On the Meticulous Ritual of New Year


Even in my beloved adopted country of Brazil, where a massively endemic unpunctuality rules the land, nearly every soul will be awake, seconds before midnight on Dec. 31, glaring at a clock and scrupulously chanting the countdown to the new civil year. Beginnings of church, school classes and appointments of all sorts are missed by margins of up to an hour, but the beginning of the new secular year is hit with bull’s-eye precision. The difference between 11:59:59 pm on Dec. 31 and 00:00:01 am on Jan. 1 is greeted as a magical and rapturous transfiguration, but the difference between Advent and Christmas has all but vanished; and the line between Lent and Easter has blurred as well. The amoeba-like spread of Carnival festivities here in Brazil bears some relationship to Lent, it is true, but Ash Wednesday usually slips (along with the rest of the liturgical year) into the long shadow of Fat Tuesday.

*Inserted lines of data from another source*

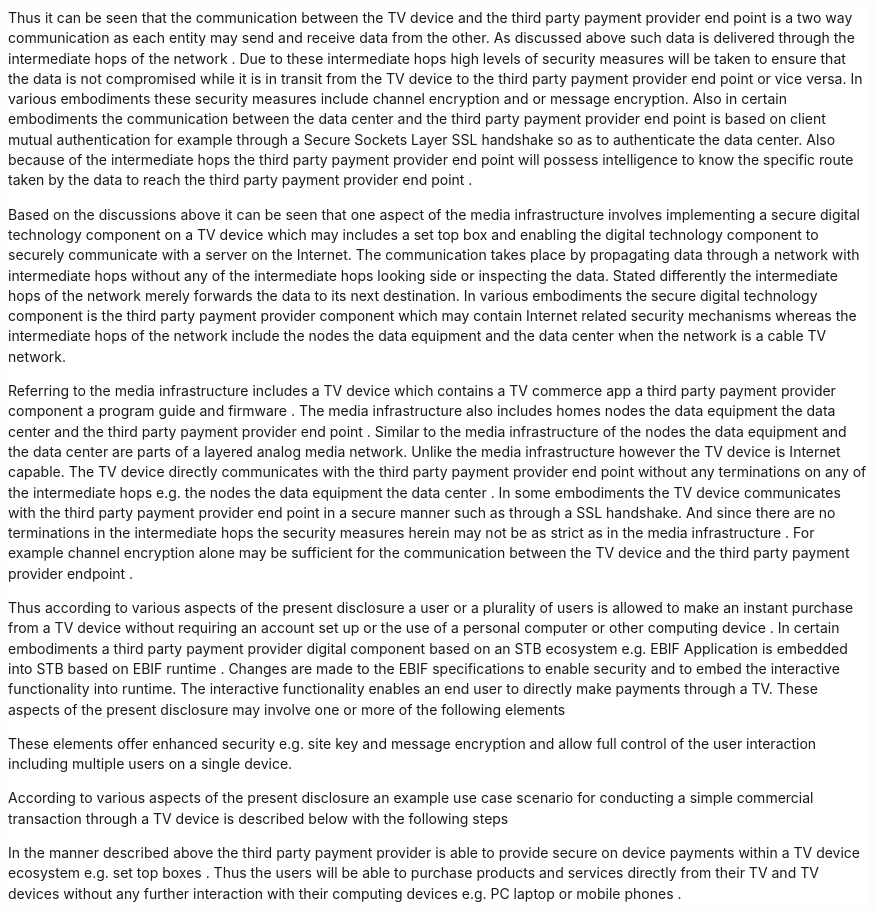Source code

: Thus it can be seen that the communication between the TV device and the third party payment provider end point is a two way communication as each entity may send and receive data from the other. As discussed above such data is delivered through the intermediate hops of the network . Due to these intermediate hops high levels of security measures will be taken to ensure that the data is not compromised while it is in transit from the TV device to the third party payment provider end point or vice versa. In various embodiments these security measures include channel encryption and or message encryption. Also in certain embodiments the communication between the data center and the third party payment provider end point is based on client mutual authentication for example through a Secure Sockets Layer SSL handshake so as to authenticate the data center. Also because of the intermediate hops the third party payment provider end point will possess intelligence to know the specific route taken by the data to reach the third party payment provider end point .

Based on the discussions above it can be seen that one aspect of the media infrastructure involves implementing a secure digital technology component on a TV device which may includes a set top box and enabling the digital technology component to securely communicate with a server on the Internet. The communication takes place by propagating data through a network with intermediate hops without any of the intermediate hops looking side or inspecting the data. Stated differently the intermediate hops of the network merely forwards the data to its next destination. In various embodiments the secure digital technology component is the third party payment provider component which may contain Internet related security mechanisms whereas the intermediate hops of the network include the nodes the data equipment and the data center when the network is a cable TV network.

Referring to the media infrastructure includes a TV device which contains a TV commerce app a third party payment provider component a program guide and firmware . The media infrastructure also includes homes nodes the data equipment the data center and the third party payment provider end point . Similar to the media infrastructure of the nodes the data equipment and the data center are parts of a layered analog media network. Unlike the media infrastructure however the TV device is Internet capable. The TV device directly communicates with the third party payment provider end point without any terminations on any of the intermediate hops e.g. the nodes the data equipment the data center . In some embodiments the TV device communicates with the third party payment provider end point in a secure manner such as through a SSL handshake. And since there are no terminations in the intermediate hops the security measures herein may not be as strict as in the media infrastructure . For example channel encryption alone may be sufficient for the communication between the TV device and the third party payment provider endpoint .

Thus according to various aspects of the present disclosure a user or a plurality of users is allowed to make an instant purchase from a TV device without requiring an account set up or the use of a personal computer or other computing device . In certain embodiments a third party payment provider digital component based on an STB ecosystem e.g. EBIF Application is embedded into STB based on EBIF runtime . Changes are made to the EBIF specifications to enable security and to embed the interactive functionality into runtime. The interactive functionality enables an end user to directly make payments through a TV. These aspects of the present disclosure may involve one or more of the following elements 

These elements offer enhanced security e.g. site key and message encryption and allow full control of the user interaction including multiple users on a single device.

According to various aspects of the present disclosure an example use case scenario for conducting a simple commercial transaction through a TV device is described below with the following steps 

In the manner described above the third party payment provider is able to provide secure on device payments within a TV device ecosystem e.g. set top boxes . Thus the users will be able to purchase products and services directly from their TV and TV devices without any further interaction with their computing devices e.g. PC laptop or mobile phones .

The reason for this is simple. When religion declines, religiosity remains – it just shifts its abode; when transcendence is no longer believed in, the immanent world becomes the shaky support for cult and adoration. We lavish the bland moment of the quantitative change of a 2016 to a 2017, for example—it does not even fall on the solstice!—with devotion and obsessively punctual observance. And the intensity is possible, almost necessary, because we no longer experience the dramatic moment of December 25, when the Christ Child is laid in the manger for the first time since last January (and Christmastide is sundered from Advent); or the chill down one’s spine as a church is totally darkened and the lumen Christi, in the form of one sole candle, enters the sanctuary for the explosion of light at Easter. When holy days become holidays, otherwise uplifting days become ‘days off’, and our orphaned religious instincts look elsewhere for their rules and rubrics. Religious hymns no longer sung?  How about a national anthem at a sports match, even with tears in one’s eyes (in Brazil, they are called national ‘hymns’ anyway). Tithes all gone?  Let’s pay our taxes before the magical date of April 30. Forgotten how to pray?  Try blaspheming (which is just prayer in drag). And away with religious commandments! But do be politically correct….   I think you get my drift.  Now I am not discouraging New Year’s festivities—once-a-year punctuality is better than none at all (speaking here to Brazilians), and the solar (or for some, lunar) year’s inauguration is a hoary tradition and deserves respect. Let us lift a glass indeed. But as we countdown the last gasps of our civil years, we should briefly recall that one day we will be countdowning our own last gasps, and all those neglected holy days of the year will be far better help for that transition than the confetti and champagne of January 1.